Uber: se puoi aspettare paghi di meno

Un dipendente rivela per errore una nuova funzionalità in fase di test a San Francisco e Los Angeles: posticipare la propria corsa in cambio di uno sconto sulla tariffa

Il coniglio dev’essere uscito dal cilindro prima che la funzionalità fosse ufficializzata. Anzi, prima che ce ne fosse anche lontanamente l’idea. Un account executive di Uber, il servizio per chiamare un’auto via app, ha infatti svelato una nuova, interessante modalità di chiamata dei veicoli. Utile, a quanto pare, a risparmiare.
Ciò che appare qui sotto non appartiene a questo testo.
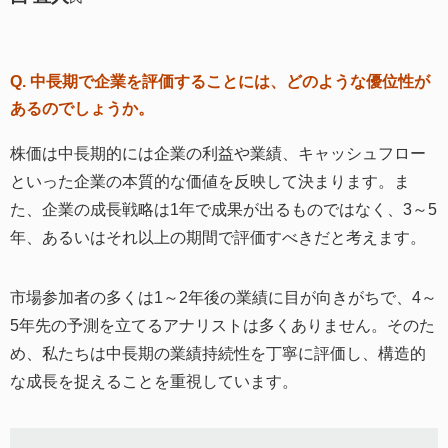
Q. 中長期で企業を評価することには、どのような優位性が
あるのでしょうか。
株価は中長期的には企業の利益や業績、キャッシュフロー
といった企業の本質的な価値を反映して決まります。ま
た、企業の成長戦略は1年で成果が出るものではなく、3～5
年、あるいはそれ以上の期間で評価すべきだと考えます。
市場参加者の多くは1～2年後の業績に目が向きがちで、4～
5年先の予測を立てるアナリストは多くありません。そのた
め、私たちは中長期の業績持続性を丁寧に評価し、構造的
な成長を捉えることを重視しています。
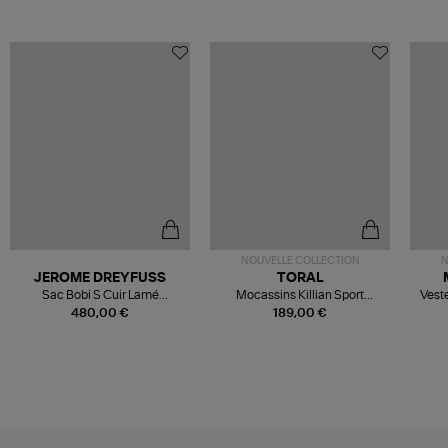
NOUVELLE COLLECTION
N
JEROME DREYFUSS
TORAL
Sac Bobi S Cuir Lamé
Mocassins Killian Sport
Veste
Champagne
Mousse
480,00 €
189,00 €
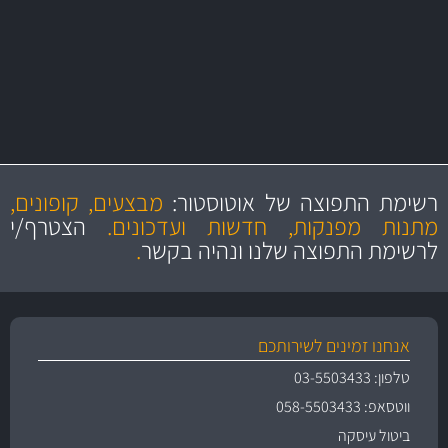
יותר מ- 500 מסנני שמן, אוויר, דלק וקבינה
מחלקת המסננים שלנו עשירה וכוללת מסננים מקוריים ומסננים של MANN
ו- MAHLE גרמניה
מקצועיות
מחירים
הוגנים
ושירות מצויין
רשימת התפוצה של אוטוסטור:
מבצעים, קופונים,
והיצע מוצרים איכותי
מתנות מפנקות, חדשות ועדכונים.
הצטרף/י
לרשימת התפוצה שלנו ונהיה בקשר
.
אנחנו זמינים לשירותכם
טלפון: 03-5503433
ווטסאפ: 058-5503433
ביטול עיסקה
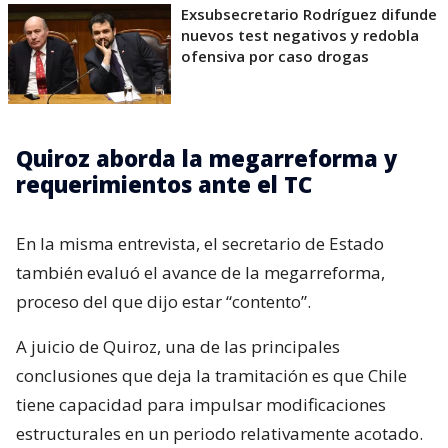
Exsubsecretario Rodríguez difunde
nuevos test negativos y redobla
ofensiva por caso drogas
Quiroz aborda la megarreforma y
requerimientos ante el TC
En la misma entrevista, el secretario de Estado
también evaluó el avance de la megarreforma,
proceso del que dijo estar “contento”.
A juicio de Quiroz, una de las principales
conclusiones que deja la tramitación es que Chile
tiene capacidad para impulsar modificaciones
estructurales en un periodo relativamente acotado.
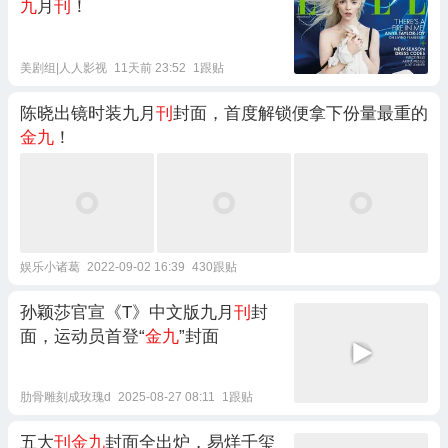
九
月
刊
！
美剧组|人人影视
11天前 23:52
1跟贴
陈晓出镜时装九月
刊
封面，首度解锁便拿下份量最重的
金九
！
娱乐小诸葛
2022-09-02 16:39
430跟贴
孙颖莎官宣《T》中文版九月
刊
封
面，运动员首登“
金九
”封面
肋骨雕刻成玫瑰d
2025-08-27 08:11
1跟贴
五大
刊金九
封面全出炉，易烊千玺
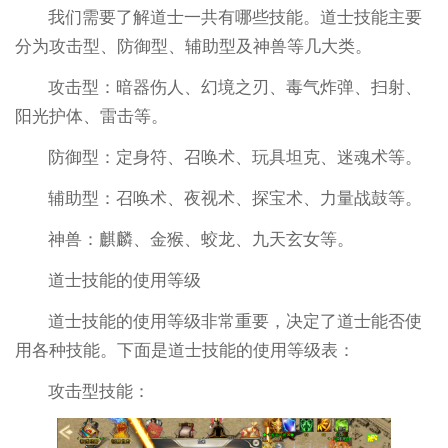
我们需要了解道士一共有哪些技能。道士技能主要
分为攻击型、防御型、辅助型及神兽等几大类。
攻击型：暗器伤人、幻境之刃、毒气炸弹、扫射、
阳光护体、雷击等。
防御型：定身符、召唤术、玩具坦克、迷魂术等。
辅助型：召唤术、夜视术、探宝术、力量战鼓等。
神兽：麒麟、金猴、蛟龙、九天玄女等。
道士技能的使用等级
道士技能的使用等级非常重要，决定了道士能否使
用各种技能。下面是道士技能的使用等级表：
攻击型技能：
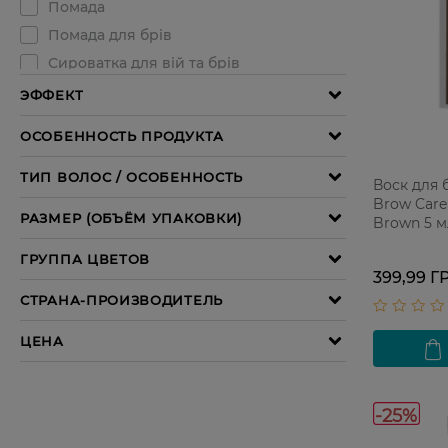
Воск для
Brow Care
Brown 5 м
399,99 Г
-25%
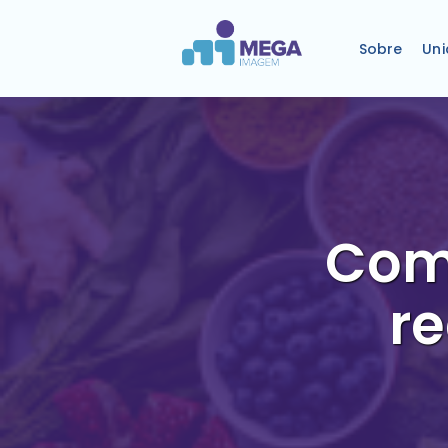
Sobre
Un
Como
r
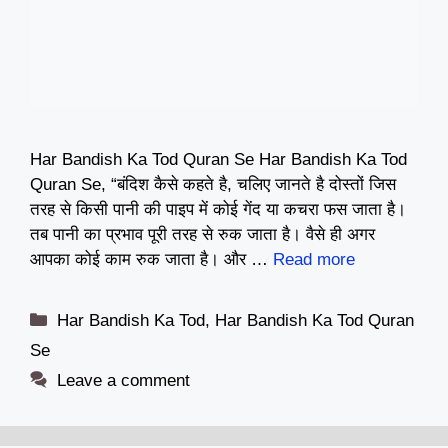
Har Bandish Ka Tod Quran Se Har Bandish Ka Tod
Quran Se, “बंदिश कैसे कहते है, चलिए जानते है दोस्तों जिस
तरह से किसी पानी की पाइप में कोई गेंद या कचरा फस जाता है।
तब पानी का प्रभाव पूरी तरह से रुक जाता है। वैसे ही अगर
आपका कोई काम रुक जाता है। और …
Read more
Categories
Har Bandish Ka Tod
,
Har Bandish Ka Tod Quran
Se
Leave a comment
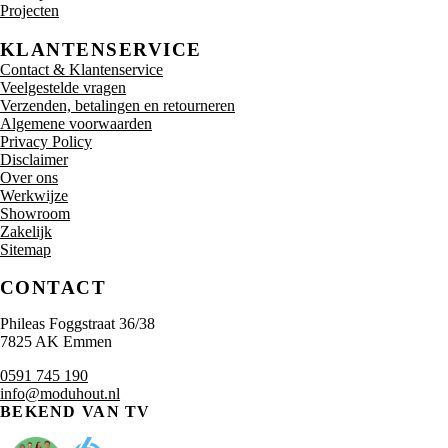
Projecten
KLANTENSERVICE
Contact & Klantenservice
Veelgestelde vragen
Verzenden, betalingen en retourneren
Algemene voorwaarden
Privacy Policy
Disclaimer
Over ons
Werkwijze
Showroom
Zakelijk
Sitemap
CONTACT
Phileas Foggstraat 36/38
7825 AK Emmen
0591 745 190
info@moduhout.nl
BEKEND VAN TV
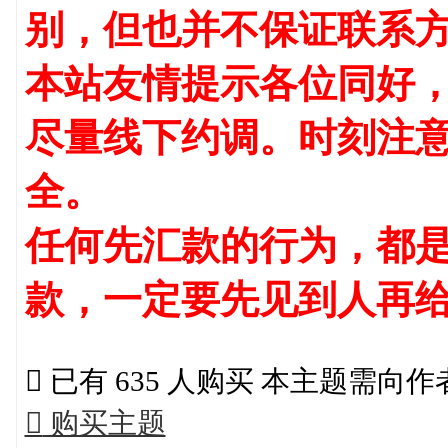
别，但也并不保证联系
本站友情提示各位同好
尽量线下约调。时刻注
全。
任何先汇款的行为，都是
款，一定要先见到人再

已有 635 人购买 本主题需向

购买主题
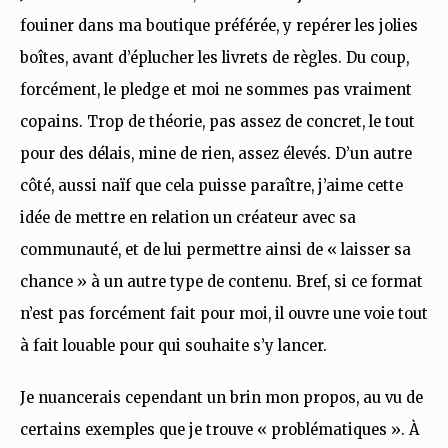
fouiner dans ma boutique préférée, y repérer les jolies
boîtes, avant d’éplucher les livrets de règles. Du coup,
forcément, le pledge et moi ne sommes pas vraiment
copains. Trop de théorie, pas assez de concret, le tout
pour des délais, mine de rien, assez élevés. D’un autre
côté, aussi naïf que cela puisse paraître, j’aime cette
idée de mettre en relation un créateur avec sa
communauté, et de lui permettre ainsi de « laisser sa
chance » à un autre type de contenu. Bref, si ce format
n’est pas forcément fait pour moi, il ouvre une voie tout
à fait louable pour qui souhaite s’y lancer.
Je nuancerais cependant un brin mon propos, au vu de
certains exemples que je trouve « problématiques ». À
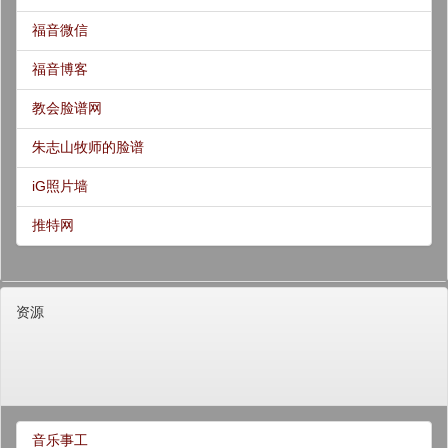
福音微信
福音博客
教会脸谱网
朱志山牧师的脸谱
iG照片墙
推特网
资源
音乐事工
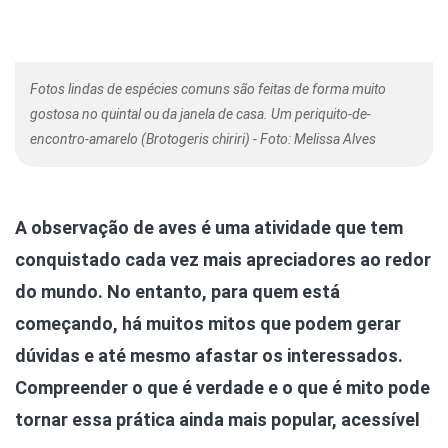
Fotos lindas de espécies comuns são feitas de forma muito
gostosa no quintal ou da janela de casa. Um periquito-de-
encontro-amarelo (Brotogeris chiriri) - Foto: Melissa Alves
A observação de aves é uma atividade que tem
conquistado cada vez mais apreciadores ao redor
do mundo. No entanto, para quem está
começando, há muitos mitos que podem gerar
dúvidas e até mesmo afastar os interessados.
Compreender o que é verdade e o que é mito pode
tornar essa prática ainda mais popular, acessível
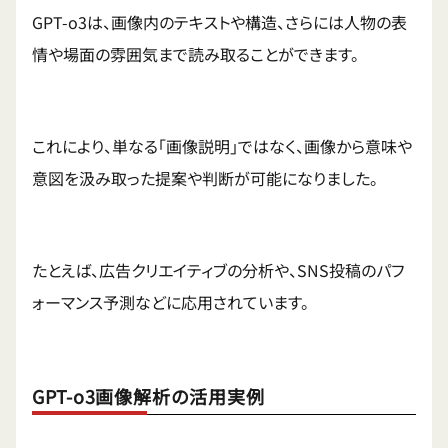
GPT-o3は、画像内のテキストや構造、さらには人物の表
情や場面の雰囲気まで読み取ることができます。
これにより、単なる「画像説明」ではなく、画像から意味や
意図を汲み取った提案や判断が可能になりました。
たとえば、広告クリエイティブの分析や、SNS投稿のパフ
ォーマンス予測などに応用されています。
GPT-o3画像解析の活用実例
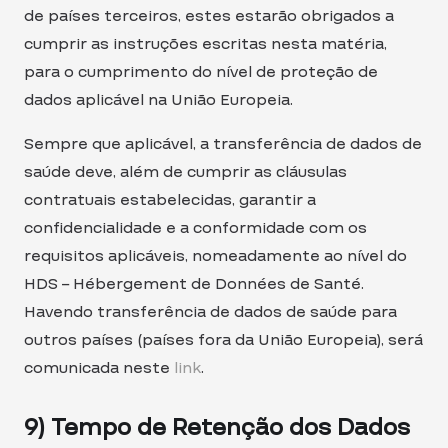
de países terceiros, estes estarão obrigados a
cumprir as instruções escritas nesta matéria,
para o cumprimento do nível de proteção de
dados aplicável na União Europeia.
Sempre que aplicável, a transferência de dados de
saúde deve, além de cumprir as cláusulas
contratuais estabelecidas, garantir a
confidencialidade e a conformidade com os
requisitos aplicáveis, nomeadamente ao nível do
HDS – Hébergement de Données de Santé.
Havendo transferência de dados de saúde para
outros países (países fora da União Europeia), será
comunicada neste
link
.
9) Tempo de Retenção dos Dados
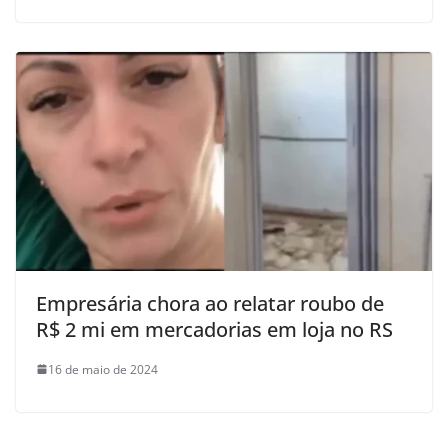
Empresária chora ao relatar roubo de
R$ 2 mi em mercadorias em loja no RS
16 de maio de 2024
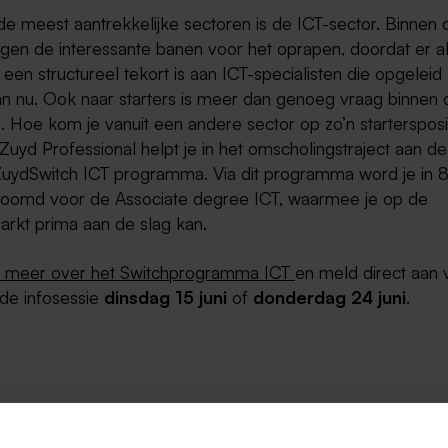
de meest aantrekkelijke sectoren is de ICT-sector. Binnen 
ggen de interessante banen voor het oprapen, doordat er a
 een structureel tekort is aan ICT-specialisten die opgeleid z
an nu. Ook naar starters is meer dan genoeg vraag binnen d
 Hoe kom je vanuit een andere sector op zo’n startersposi
Zuyd Professional helpt je in het omscholingstraject aan d
ZuydSwitch ICT programma. Via dit programma word je in 
toomd voor de Associate degree ICT, waarmee je op de
arkt prima aan de slag kan.
r meer over het Switchprogramma ICT
en meld direct aan 
ende infosessie
dinsdag 15 juni
of
donderdag 24 juni
.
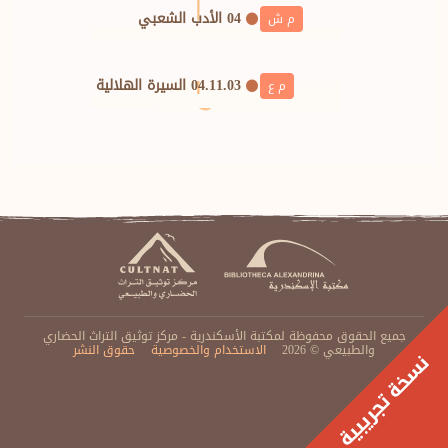
04 الأدب الشعبي
م ش
04.11.03 السيرة الهلالية
م ع
طلب تعديل
البريد الإلكتروني
جميع الحقوق محفوظة لمكتبة الأسكندرية - مركز توثيق التراث الحضاري
والطبيعي © 2026
الاستخدام والخصوصية
حقوق النشر
الرساله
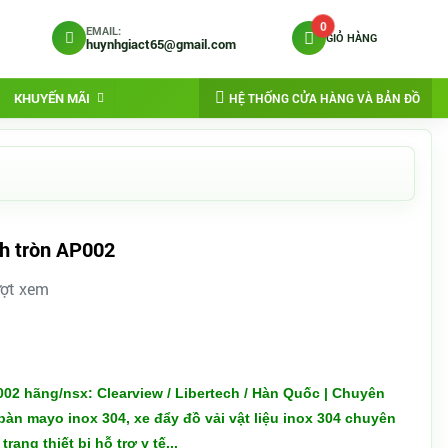
0
EMAIL:
GIỎ HÀNG
huynhgiact65@gmail.com
KHUYẾN MÃI
HỆ THỐNG CỬA HÀNG VÀ BẢN ĐỒ
nh tròn AP002
ượt xem
02 hãng/nsx: Clearview / Libertech / Hàn Quốc | Chuyên
bàn mayo inox 304, xe đẩy đồ vải vật liệu inox 304 chuyên
ng thiết bị hỗ trợ y tế...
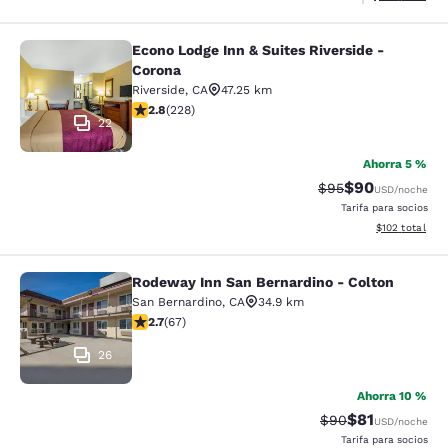
Econo Lodge Inn & Suites Riverside -
Econo Lodge Inn & Suites Riverside 
Corona
Riverside
,
CA
47.25 km
Calificación de 2.76 estrellas. Razonable. 228 reseñas
2.8
(
228
)
22
Ahorra 5 %
$90
Tarifa tachada:
Tarifa reducida
$95
USD
/noche
Tarifa para socios
Ver detalles t
$102
total
Rodeway Inn San Bernardino - Colton
Rodeway Inn San Bernardino - Colt
San Bernardino
,
CA
34.9 km
Calificación de 2.72 estrellas. Razonable. 67 reseñas
2.7
(
67
)
26
Ahorra 10 %
$81
Tarifa tachada:
Tarifa reducid
$90
USD
/noche
Tarifa para socios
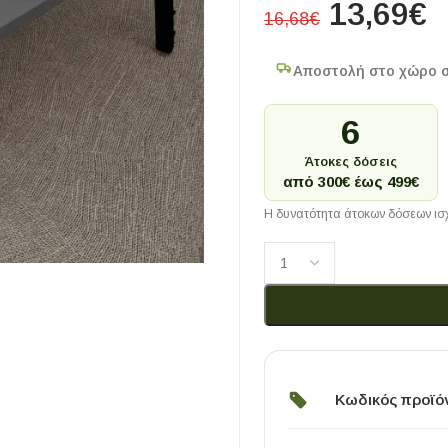
13,69
€
16,68
€
Αποστολή στο χώρο 
6
Άτοκες δόσεις
από 300€ έως 499€
Η δυνατότητα άτοκων δόσεων ισχ
Κωδικός προϊό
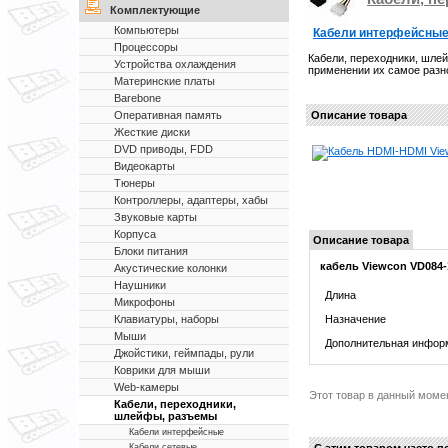
Комплектующие
Компьютеры
Кабели интерфейсны
Процессоры
Кабели, переходники, шле
Устройства охлаждения
применении их самое разн
Материнские платы
Barebone
Описание товара
Оперативная память
Жесткие диски
DVD приводы, FDD
Видеокарты
Тюнеры
Контроллеры, адаптеры, хабы
Звуковые карты
Корпуса
Описание товара
Блоки питания
кабель Viewcon VD084-
Акустические колонки
Наушники
Длина
Микрофоны
Назначение
Клавиатуры, наборы
Мыши
Дополнительная инфор
Джойстики, геймпады, рули
Коврики для мыши
Web-камеры
Этот товар в данный моме
Кабели, переходники,
шлейфы, разъемы
Кабели интерфейсные
С этим товаром часто п
Кабели сетевые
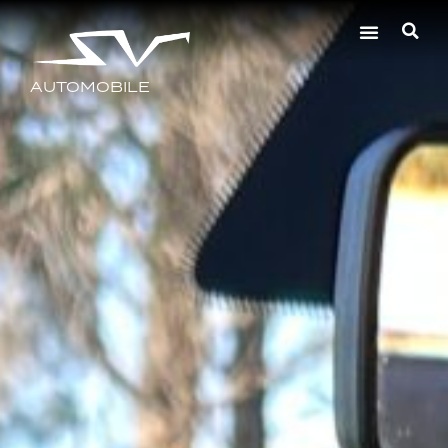
AUTOMOBILE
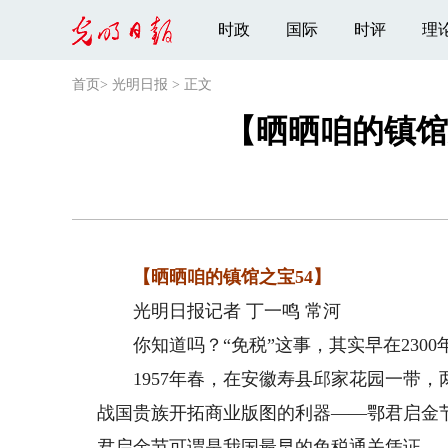
时政
国际
时评
理
首页
>
光明日报
>
正文
【晒晒咱的镇馆
【晒晒咱的镇馆之宝54】
光明日报记者 丁一鸣 常河
你知道吗？“免税”这事，其实早在2300
1957年春，在安徽寿县邱家花园一带，
战国贵族开拓商业版图的利器——鄂君启金
君启金节可谓是我国最早的免税通关凭证。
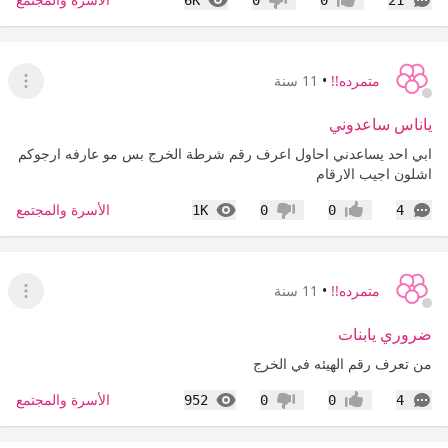
6K
0
0
21
إعجاب
عدم إعجاب
متمرده!!
•
11 سنة
عرض ا
ياناس ساعدوني
ابي احد يساعدني احاول اعرف رقم شرطة الخرج بس مو عارفه ارجوكم
اشلون اجيب الارقام
التعليقات
المشاهدات
الأسرة والمجتمع
1K
0
0
4
إعجاب
عدم إعجاب
متمرده!!
•
11 سنة
عرض ا
ضروري يابنات
من تعرف رقم الهيئه في الخرج
التعليقات
المشاهدات
الأسرة والمجتمع
952
0
0
4
إعجاب
عدم إعجاب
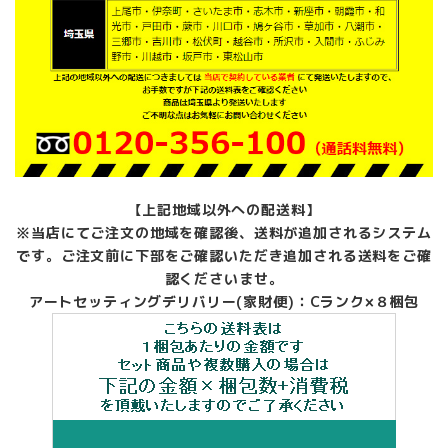
【上記地域以外への配送料】
※当店にてご注文の地域を確認後、送料が追加されるシステム
です。ご注文前に下部をご確認いただき追加される送料をご確
認くださいませ。
アートセッティングデリバリー(家財便)：Cランク×８梱包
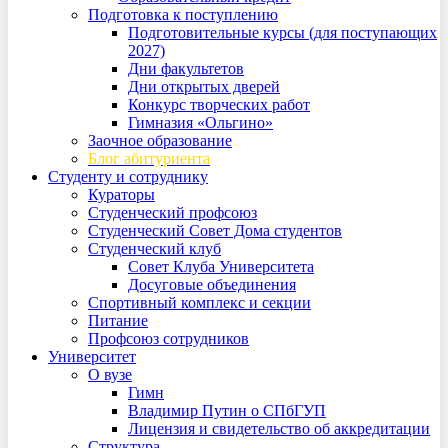
Подготовка к поступлению
Подготовительные курсы (для поступающих
2027)
Дни факультетов
Дни открытых дверей
Конкурс творческих работ
Гимназия «Ольгино»
Заочное образование
Блог абитуриента
Студенту и сотруднику
Кураторы
Студенческий профсоюз
Студенческий Совет Дома студентов
Студенческий клуб
Совет Клуба Университета
Досуговые объединения
Спортивный комплекс и секции
Питание
Профсоюз сотрудников
Университет
О вузе
Гимн
Владимир Путин о СПбГУП
Лицензия и свидетельство об аккредитации
Структура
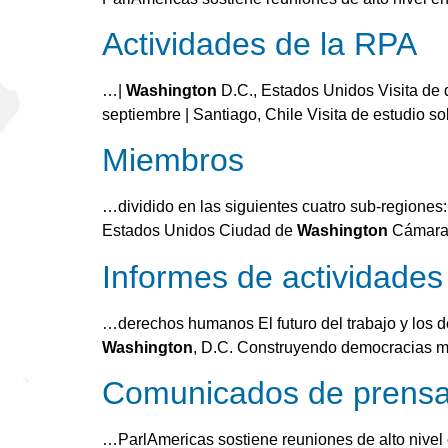
Actividades de la RPA
…|
Washington
D.C., Estados Unidos Visita d
septiembre | Santiago, Chile Visita de estudio s
Miembros
…dividido en las siguientes cuatro sub-region
Estados Unidos Ciudad de
Washington
Cámara 
Informes de actividades
…derechos humanos El futuro del trabajo y los de
Washington
, D.C. Construyendo democracias más
Comunicados de prens
…ParlAmericas sostiene reuniones de alto nivel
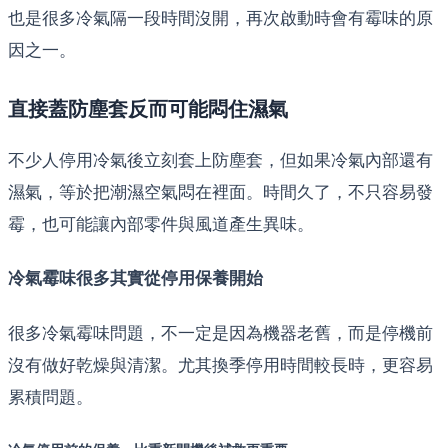
也是很多冷氣隔一段時間沒開，再次啟動時會有霉味的原
因之一。
直接蓋防塵套反而可能悶住濕氣
不少人停用冷氣後立刻套上防塵套，但如果冷氣內部還有
濕氣，等於把潮濕空氣悶在裡面。時間久了，不只容易發
霉，也可能讓內部零件與風道產生異味。
冷氣霉味很多其實從停用保養開始
很多冷氣霉味問題，不一定是因為機器老舊，而是停機前
沒有做好乾燥與清潔。尤其換季停用時間較長時，更容易
累積問題。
Gregory Jacobs, questo il nome dell’uomo, ha diffuso un’immagine di uno strumento che consentirebbe all’utente di aspettare un po’ più di tempo la propria corsa in cambio di uno sconto sulla tariffa.

Il tweet originale

Il tweet originale è inequivocabile. “I prezzi sono più bassi alle 17” dice l’applicazione nella schermata pubblicata dal dipendente. Per aggiungere: “Se partire più tardi non ti cambia molto, chiameremo l’auto alle 17 per un prezzo inferiore”. Il suo commento: “Questa funzione è nuova e sono molto d’accordo”. Jacobs ha ovviamente cancellato il cinguettio a tamburo battente e addirittura convertito il suo account su Twitter in privato (dev’essergli arrivata una strigliata epocale dai piani alti di Market Street a San Francisco) ma ovviamente sul web nulla si cancella e il tweet originale è disponibile qui.

La conferma forzata

Alla fine una portavoce del gruppo guidato da Dara Khosrowshahi – che ha da poco lanciato in Europa il nuovo servizio di condivisione di bici elettriche, Jump, a partire da Berlino – ha dovuto confermare lo scivolone. C’era poco da fare, con uno screenshot dell’applicazione. Spiegando che la funzionalità è in fase di sperimentazione fra i dipendenti di Uber a San Francisco e Los Angeles. Ha raccontato che “la convenienza è una delle ragioni chiave per cui i clienti usano le corse condivise e stiamo sperimentando internamente un modo per risparmiare soldi in cambio di un passaggio in orari più tardi”.

Perché l’idea non è male

Non sarebbe affatto male. Se negli Stati Uniti le tariffe di Uber, Lyft e in generale delle auto a chiamata non sono affatto care e sono anzi una prima scelta per certi tipi di spostamenti, altrove – anche per gli ostacoli politici e legislativi che queste piattaforme hanno trovato e dunque la minore diffusione rispetto agli Stati Uniti – i prezzi sono spesso superiori a un normale taxi. Introdurre un po’ di elasticità in cambio di uno sconto significativo allargherebbe senz’altro la platea degli utenti e arricchirebbe le occasioni d’uso di Uber.